In the entries that follow, find every line containing "يبحث" and copy it.

· · · ·

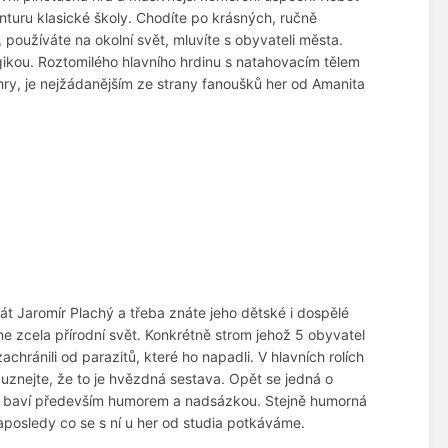
enturu klasické školy. Chodíte po krásných, ručně
 používáte na okolní svět, mluvíte s obyvateli města.
gikou. Roztomilého hlavního hrdinu s natahovacím tělem
ry, je nejžádanějším ze strany fanoušků her od Amanita
rát Jaromír Plachý a třeba znáte jeho dětské i dospělé
me zcela přírodní svět. Konkrétně strom jehož 5 obyvatel
hránili od parazitů, které ho napadli. V hlavních rolích
znejte, že to je hvězdná sestava. Opět se jedná o
Hra baví především humorem a nadsázkou. Stejně humorná
aposledy co se s ní u her od studia potkáváme.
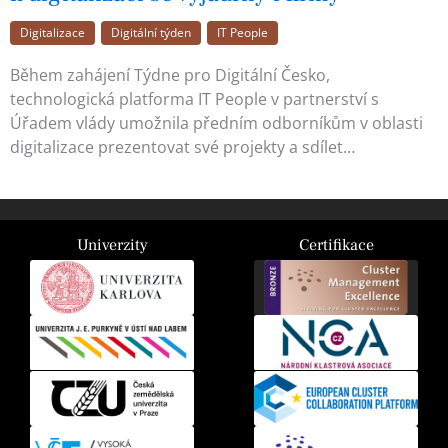
Digitalizace
Digitální týden
IT People
Během zahájení Týdne pro Digitální Česko,
technologická platforma IT People v partnerství s
Úřadem vlády umožnila předním odborníkům v oblasti
digitalizace prezentovat své projekty a sdílet…
Univerzity
Certifikace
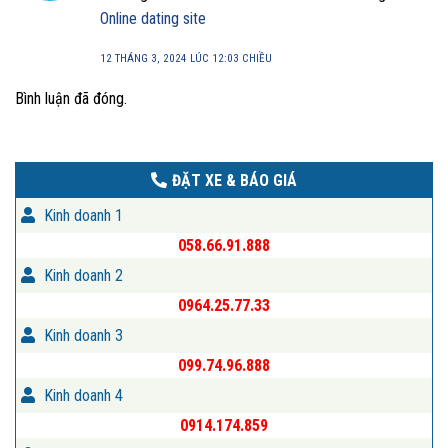
Online dating site
12 THÁNG 3, 2024 LÚC 12:03 CHIỀU
Bình luận đã đóng.
ĐẶT XE & BÁO GIÁ
Kinh doanh 1
058.66.91.888
Kinh doanh 2
0964.25.77.33
Kinh doanh 3
099.74.96.888
Kinh doanh 4
0914.174.859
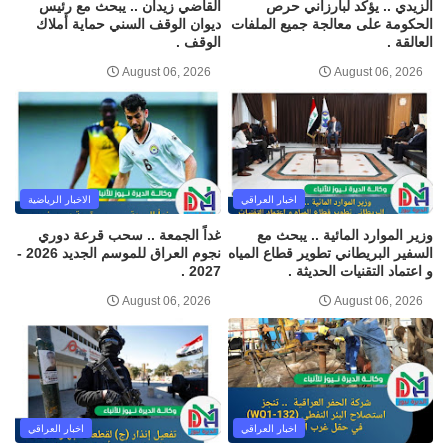
الزيدي .. يؤكد لبارزاني حرص
القاضي زيدان .. يبحث مع رئيس
الحكومة على معالجة جميع الملفات
ديوان الوقف السني حماية أملاك
العالقة .
الوقف .
August 06, 2026
August 06, 2026
اخبار العراقي
الاخبار الرياضية
وزير الموارد المائية .. يبحث مع
غداً الجمعة .. سحب قرعة دوري
السفير البريطاني تطوير قطاع المياه
نجوم العراق للموسم الجديد 2026 -
و اعتماد التقنيات الحديثة .
2027 .
August 06, 2026
August 06, 2026
اخبار العراقي
اخبار العراقي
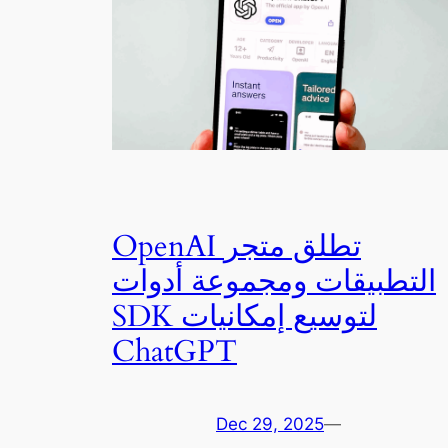
OpenAI تطلق متجر
التطبيقات ومجموعة أدوات
SDK لتوسيع إمكانيات
ChatGPT
Dec 29, 2025
—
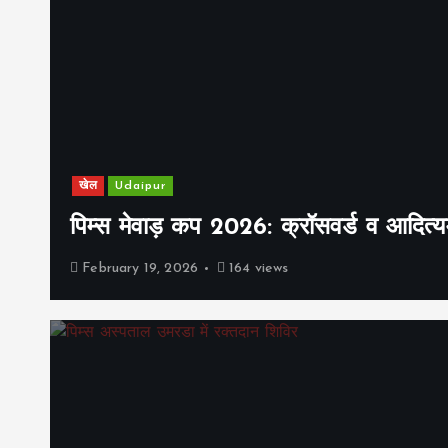
खेल
Udaipur
पिम्स मेवाड़ कप 2026: क्रॉसवर्ड व आदित्यम
February 19, 2026
164 views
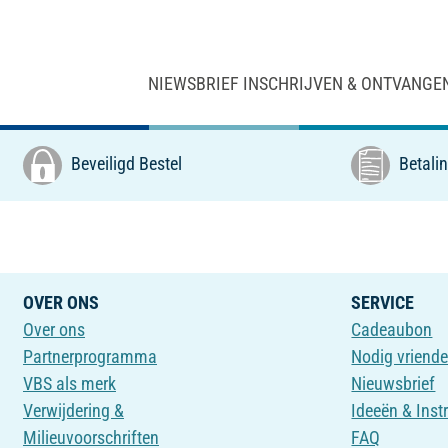
NIEWSBRIEF INSCHRIJVEN & ONTVANGE
Beveiligd Bestel
Betalin
OVER ONS
SERVICE
Over ons
Cadeaubon
Partnerprogramma
Nodig vriende
VBS als merk
Nieuwsbrief
Verwijdering &
Ideeën & Inst
Milieuvoorschriften
FAQ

· · · ·

Task response:
القاضي زيدان .. يبحث مع رئيس
وزير الموارد المائية .. يبحث مع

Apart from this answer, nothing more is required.